SsAG: Summarization and sparsification of Attributed Graphs

We present SSAG, an efficient and scalable method for computing a lossy graph summary that retains the essential structure of the original graph. SSAG computes a sparse representation (summary) of the input graph and also caters for graphs with node attributes. The summary of a graph $G$ is stored as a graph on supernodes (subset of vertices of $G$) and two supernodes are connected by a weighted superedge. The proposed method constructs a summary graph on $k$ supernodes that minimizes the reconstruction error (difference between the original graph and the graph reconstructed from the summary) and maximum homogeneity with respect to attribute values.

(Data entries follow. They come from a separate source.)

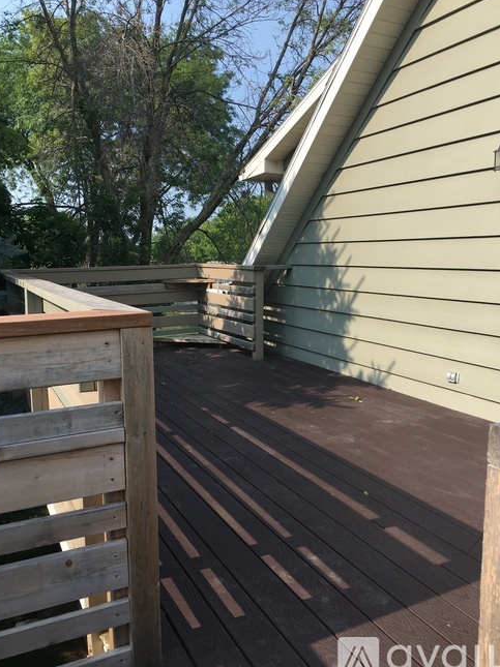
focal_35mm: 30
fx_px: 578
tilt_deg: -6.3
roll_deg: +0.0
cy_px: 334
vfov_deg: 60.0
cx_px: 246
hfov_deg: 46.8
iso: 25
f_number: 2.2
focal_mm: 4.15
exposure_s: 1/999
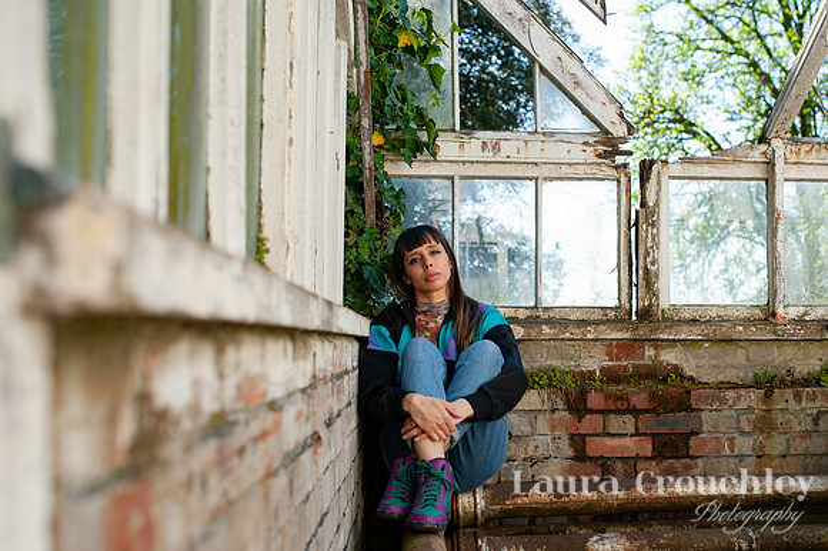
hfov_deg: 46.3
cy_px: 319
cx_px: 480
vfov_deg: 31.8
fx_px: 965
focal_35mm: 42
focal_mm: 35
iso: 320
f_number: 3.5
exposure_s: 1/1000
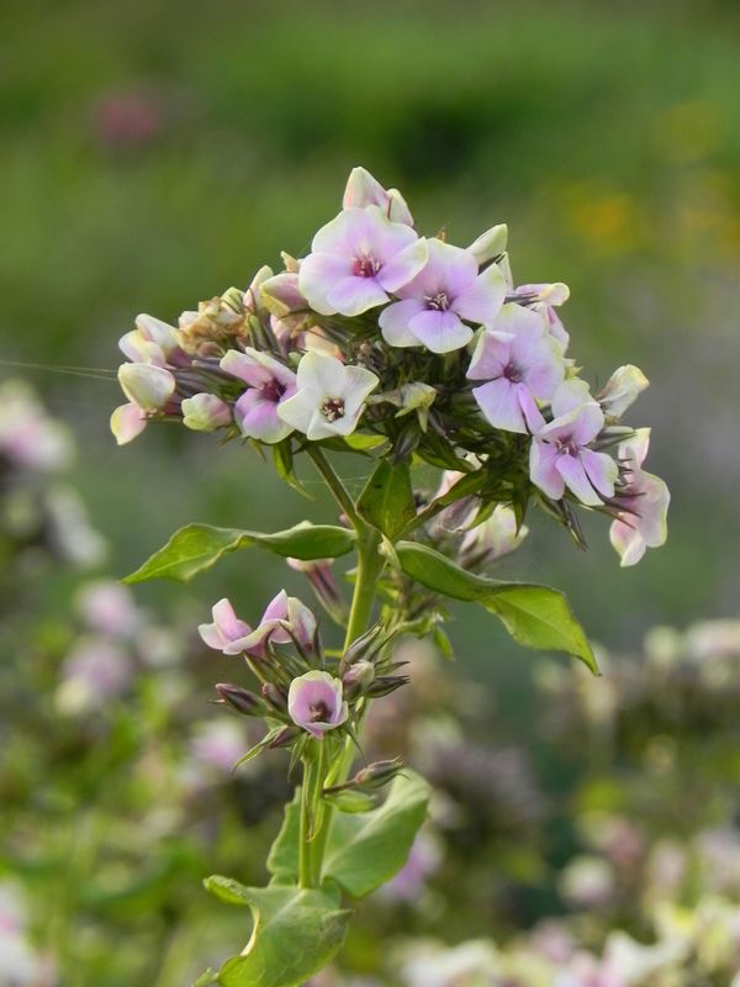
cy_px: 494
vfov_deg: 8.0
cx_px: 370
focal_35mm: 247
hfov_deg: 6.0
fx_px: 7040
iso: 160
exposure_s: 1/40
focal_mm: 44
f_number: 5
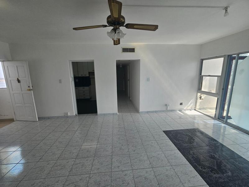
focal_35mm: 13
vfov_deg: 89.9
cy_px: 94
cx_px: 124
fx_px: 94
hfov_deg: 106.2
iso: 64
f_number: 2.2
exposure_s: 1/260
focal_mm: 2.2
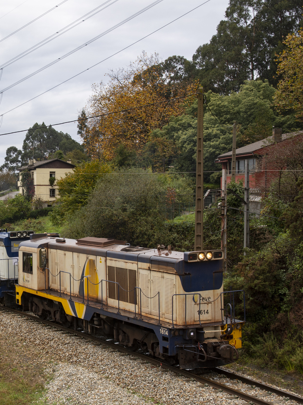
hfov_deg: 22.5
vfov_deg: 30.8
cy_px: 217
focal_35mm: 63
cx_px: 3
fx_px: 733
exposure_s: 1/50
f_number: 8
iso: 100
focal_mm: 27
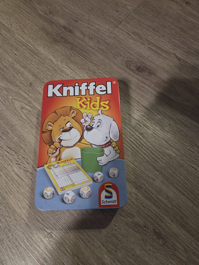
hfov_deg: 58.9
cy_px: 132
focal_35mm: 23
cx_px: 100
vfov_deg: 73.9
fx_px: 176
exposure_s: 1/101
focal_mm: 5.4
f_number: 1.8
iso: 2000
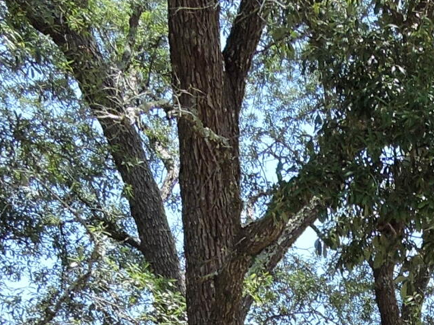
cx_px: 612
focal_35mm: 113
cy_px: 755
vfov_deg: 11.2
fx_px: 1417
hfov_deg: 16.2
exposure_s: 1/320
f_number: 3.3
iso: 100
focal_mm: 4.3
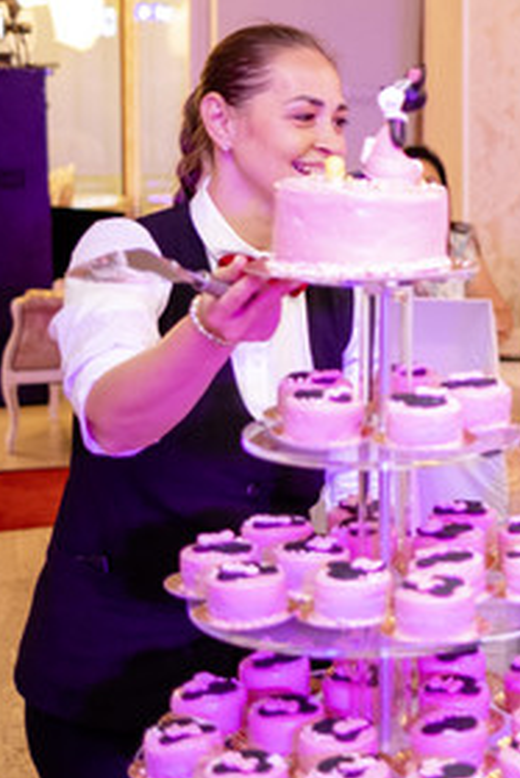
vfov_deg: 25.1
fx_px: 1731
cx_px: 804
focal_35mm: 80
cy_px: 210
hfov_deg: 15.6
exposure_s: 1/160
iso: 800
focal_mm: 23
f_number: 1.4
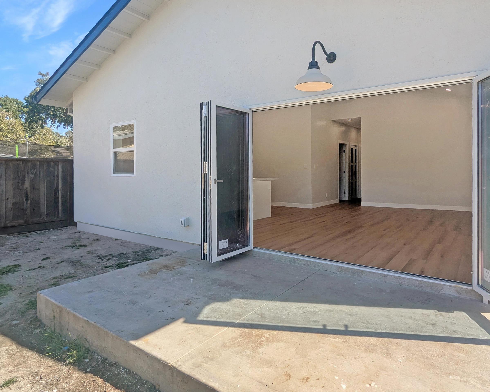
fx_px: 290
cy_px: 189
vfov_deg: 68.1
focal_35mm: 20
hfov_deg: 79.5
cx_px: 293
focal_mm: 2.35
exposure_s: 1/1029
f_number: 2.2
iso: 49
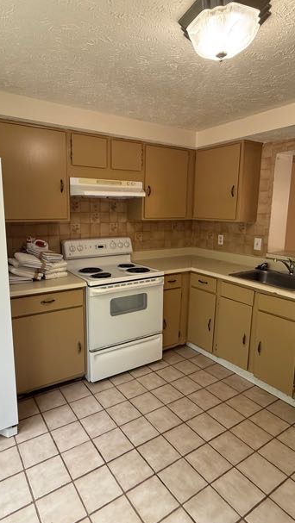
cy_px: 255
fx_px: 292
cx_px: 131
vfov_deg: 83.8
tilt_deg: -9.1
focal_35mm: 21
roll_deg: -0.1
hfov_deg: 53.5
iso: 250
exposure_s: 1/120
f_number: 2.2
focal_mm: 2.22
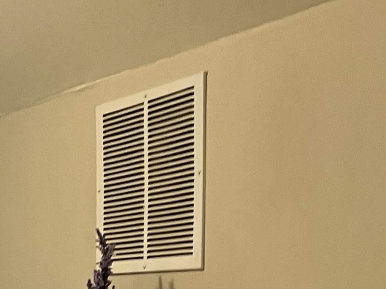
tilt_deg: -7.9
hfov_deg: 17.6
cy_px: 456
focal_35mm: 97
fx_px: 1082
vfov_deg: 14.1
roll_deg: +1.4
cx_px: -234
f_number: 1.5
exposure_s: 1/60
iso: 320
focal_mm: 5.7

We construct the summary by iteratively merging a pair of nodes. We derive a closed-form expression to efficiently compute the reconstruction error after merging a pair and approximate this score in constant time. To reduce the search space for selecting the best pair for merging, we assign a weight to each supernode that closely quantifies the contribution of the node in the score of the pairs containing it. We choose the best pair for merging from a random sample made up of supernodes selected with probability proportional to their weights. With weighted sampling, a logarithmic-sized sample yields a comparable summary based on various quality measures. We propose a sparsification step for the constructed summary to reduce the storage cost to a given target size with a marginal increase in reconstruction error. Empirical evaluation on several real-world graphs and comparison with state-of-the-art methods shows that SSAG is up to $5\times$ faster and generates summaries of comparable quality. We further demonstrate the goodness of SSAG by accurately and efficiently answering the queries related to the graph structure and attribute information using the summary only.